» Work required
Report how many lines in the items below contain the word "помещении", treating uppercase and lowercase letters as distinct. Give only the number.

» Supplied material
•••••
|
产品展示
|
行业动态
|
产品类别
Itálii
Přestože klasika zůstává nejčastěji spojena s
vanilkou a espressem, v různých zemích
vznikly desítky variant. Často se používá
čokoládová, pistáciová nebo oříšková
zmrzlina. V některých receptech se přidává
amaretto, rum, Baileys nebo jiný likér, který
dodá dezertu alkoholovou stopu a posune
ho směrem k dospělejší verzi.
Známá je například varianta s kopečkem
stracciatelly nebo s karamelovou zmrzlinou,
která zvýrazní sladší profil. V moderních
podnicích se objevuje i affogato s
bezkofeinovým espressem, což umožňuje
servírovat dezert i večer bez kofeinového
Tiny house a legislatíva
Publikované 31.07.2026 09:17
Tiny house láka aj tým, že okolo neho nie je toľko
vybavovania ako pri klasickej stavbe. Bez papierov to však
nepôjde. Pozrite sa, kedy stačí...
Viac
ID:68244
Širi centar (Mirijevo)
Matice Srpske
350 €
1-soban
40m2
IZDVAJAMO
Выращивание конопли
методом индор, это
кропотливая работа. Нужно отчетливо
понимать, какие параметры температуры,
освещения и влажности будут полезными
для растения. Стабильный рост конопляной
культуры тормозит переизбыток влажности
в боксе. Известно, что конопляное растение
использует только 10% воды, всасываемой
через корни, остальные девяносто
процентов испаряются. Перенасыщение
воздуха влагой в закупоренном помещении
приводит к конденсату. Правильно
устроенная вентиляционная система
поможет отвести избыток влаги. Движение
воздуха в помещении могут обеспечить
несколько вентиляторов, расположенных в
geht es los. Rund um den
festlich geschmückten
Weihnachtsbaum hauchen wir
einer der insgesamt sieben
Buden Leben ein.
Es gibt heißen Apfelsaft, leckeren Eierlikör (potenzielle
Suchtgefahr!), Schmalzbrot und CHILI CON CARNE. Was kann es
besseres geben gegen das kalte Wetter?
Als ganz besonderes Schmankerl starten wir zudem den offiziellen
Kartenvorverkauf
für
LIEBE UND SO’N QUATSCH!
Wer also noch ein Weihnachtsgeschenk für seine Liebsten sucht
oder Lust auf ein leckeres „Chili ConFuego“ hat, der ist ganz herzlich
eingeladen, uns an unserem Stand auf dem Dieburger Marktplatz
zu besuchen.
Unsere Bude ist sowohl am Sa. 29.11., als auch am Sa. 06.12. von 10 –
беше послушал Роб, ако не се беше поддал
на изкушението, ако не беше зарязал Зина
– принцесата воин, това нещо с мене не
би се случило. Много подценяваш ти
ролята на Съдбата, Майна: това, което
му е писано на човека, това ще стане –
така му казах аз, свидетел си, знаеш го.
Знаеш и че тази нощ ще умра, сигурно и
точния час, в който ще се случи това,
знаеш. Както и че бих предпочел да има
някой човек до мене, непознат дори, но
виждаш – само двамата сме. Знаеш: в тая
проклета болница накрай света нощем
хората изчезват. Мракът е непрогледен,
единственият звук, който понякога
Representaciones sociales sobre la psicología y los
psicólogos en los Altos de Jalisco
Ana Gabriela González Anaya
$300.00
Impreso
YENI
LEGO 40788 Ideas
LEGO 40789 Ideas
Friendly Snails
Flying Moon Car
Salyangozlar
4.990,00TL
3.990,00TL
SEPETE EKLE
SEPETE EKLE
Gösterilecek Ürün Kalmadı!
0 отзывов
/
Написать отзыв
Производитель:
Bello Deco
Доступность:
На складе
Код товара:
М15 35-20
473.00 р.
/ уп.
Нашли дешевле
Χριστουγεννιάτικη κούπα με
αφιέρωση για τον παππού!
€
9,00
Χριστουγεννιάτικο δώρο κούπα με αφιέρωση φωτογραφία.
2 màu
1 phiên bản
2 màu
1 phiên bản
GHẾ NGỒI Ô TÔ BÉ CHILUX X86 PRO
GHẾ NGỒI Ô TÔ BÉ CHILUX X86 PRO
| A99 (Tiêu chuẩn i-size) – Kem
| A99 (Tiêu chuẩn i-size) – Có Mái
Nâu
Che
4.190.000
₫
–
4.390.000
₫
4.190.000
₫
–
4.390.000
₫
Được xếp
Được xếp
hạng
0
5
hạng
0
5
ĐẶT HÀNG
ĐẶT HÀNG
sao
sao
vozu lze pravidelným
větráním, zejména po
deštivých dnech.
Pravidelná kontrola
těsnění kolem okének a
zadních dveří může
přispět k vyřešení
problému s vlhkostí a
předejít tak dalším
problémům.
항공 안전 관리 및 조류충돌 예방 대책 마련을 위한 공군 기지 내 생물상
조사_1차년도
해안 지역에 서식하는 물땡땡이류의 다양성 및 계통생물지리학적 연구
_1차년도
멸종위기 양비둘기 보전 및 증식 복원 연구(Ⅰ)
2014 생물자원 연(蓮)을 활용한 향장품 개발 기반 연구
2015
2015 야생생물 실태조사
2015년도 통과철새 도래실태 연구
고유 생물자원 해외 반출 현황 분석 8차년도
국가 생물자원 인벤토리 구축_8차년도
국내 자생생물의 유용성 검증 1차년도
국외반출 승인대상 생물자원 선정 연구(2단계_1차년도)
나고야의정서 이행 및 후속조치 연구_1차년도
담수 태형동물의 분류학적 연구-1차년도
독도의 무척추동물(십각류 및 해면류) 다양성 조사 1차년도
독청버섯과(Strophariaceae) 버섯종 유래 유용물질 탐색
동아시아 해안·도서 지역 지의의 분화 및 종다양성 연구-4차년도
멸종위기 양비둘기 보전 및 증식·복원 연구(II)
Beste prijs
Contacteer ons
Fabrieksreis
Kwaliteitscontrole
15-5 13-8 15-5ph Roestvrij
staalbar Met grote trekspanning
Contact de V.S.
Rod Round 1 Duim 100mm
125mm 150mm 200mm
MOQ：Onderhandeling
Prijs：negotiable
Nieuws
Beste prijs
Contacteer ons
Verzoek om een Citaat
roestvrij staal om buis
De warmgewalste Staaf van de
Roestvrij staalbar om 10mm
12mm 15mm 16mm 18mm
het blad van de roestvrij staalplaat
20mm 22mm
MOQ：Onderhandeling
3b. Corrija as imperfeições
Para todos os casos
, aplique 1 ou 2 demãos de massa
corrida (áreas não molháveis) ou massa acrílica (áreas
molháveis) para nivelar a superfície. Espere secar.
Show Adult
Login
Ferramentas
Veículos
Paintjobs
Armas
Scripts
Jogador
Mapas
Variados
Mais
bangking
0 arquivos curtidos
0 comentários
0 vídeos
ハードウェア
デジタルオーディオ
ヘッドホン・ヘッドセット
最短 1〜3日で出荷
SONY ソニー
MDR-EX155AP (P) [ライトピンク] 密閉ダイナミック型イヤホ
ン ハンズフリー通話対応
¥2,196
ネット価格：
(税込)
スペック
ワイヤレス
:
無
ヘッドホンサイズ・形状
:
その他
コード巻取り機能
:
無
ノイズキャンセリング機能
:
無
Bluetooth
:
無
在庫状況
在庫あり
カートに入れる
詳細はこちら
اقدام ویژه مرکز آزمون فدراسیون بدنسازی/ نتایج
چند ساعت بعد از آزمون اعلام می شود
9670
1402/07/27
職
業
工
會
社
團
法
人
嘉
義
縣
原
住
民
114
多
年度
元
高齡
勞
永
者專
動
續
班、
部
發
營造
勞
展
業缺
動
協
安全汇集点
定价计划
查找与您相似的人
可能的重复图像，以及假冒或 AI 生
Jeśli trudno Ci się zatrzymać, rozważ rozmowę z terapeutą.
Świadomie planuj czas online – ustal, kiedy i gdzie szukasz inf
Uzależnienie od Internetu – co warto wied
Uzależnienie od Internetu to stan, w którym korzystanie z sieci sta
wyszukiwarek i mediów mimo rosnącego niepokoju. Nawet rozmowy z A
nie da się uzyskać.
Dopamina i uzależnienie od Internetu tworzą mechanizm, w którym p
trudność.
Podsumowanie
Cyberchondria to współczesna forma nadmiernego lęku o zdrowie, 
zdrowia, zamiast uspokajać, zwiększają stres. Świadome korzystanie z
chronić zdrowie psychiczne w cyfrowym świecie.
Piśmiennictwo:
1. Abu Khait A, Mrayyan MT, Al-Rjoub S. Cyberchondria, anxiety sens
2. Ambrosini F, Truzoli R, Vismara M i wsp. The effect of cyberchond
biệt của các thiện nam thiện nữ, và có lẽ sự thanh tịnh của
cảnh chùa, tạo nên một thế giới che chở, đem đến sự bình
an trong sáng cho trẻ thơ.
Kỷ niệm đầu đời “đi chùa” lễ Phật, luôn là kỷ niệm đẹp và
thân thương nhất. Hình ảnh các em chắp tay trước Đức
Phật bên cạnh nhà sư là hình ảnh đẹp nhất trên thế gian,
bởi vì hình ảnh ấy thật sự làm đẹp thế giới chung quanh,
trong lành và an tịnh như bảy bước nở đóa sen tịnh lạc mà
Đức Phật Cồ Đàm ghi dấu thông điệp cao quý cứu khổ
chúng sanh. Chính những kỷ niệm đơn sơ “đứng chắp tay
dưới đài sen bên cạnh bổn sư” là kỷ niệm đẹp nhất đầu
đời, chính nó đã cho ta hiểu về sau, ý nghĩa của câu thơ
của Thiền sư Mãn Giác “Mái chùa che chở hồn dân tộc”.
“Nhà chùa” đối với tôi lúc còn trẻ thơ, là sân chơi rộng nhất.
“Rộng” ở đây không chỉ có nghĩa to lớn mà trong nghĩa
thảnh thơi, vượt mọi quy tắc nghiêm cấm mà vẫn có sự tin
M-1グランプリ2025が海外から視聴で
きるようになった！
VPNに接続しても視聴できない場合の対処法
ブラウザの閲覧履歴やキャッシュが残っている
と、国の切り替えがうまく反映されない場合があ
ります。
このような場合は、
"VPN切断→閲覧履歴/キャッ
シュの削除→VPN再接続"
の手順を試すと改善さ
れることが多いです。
•••••
» Output for this exercise
2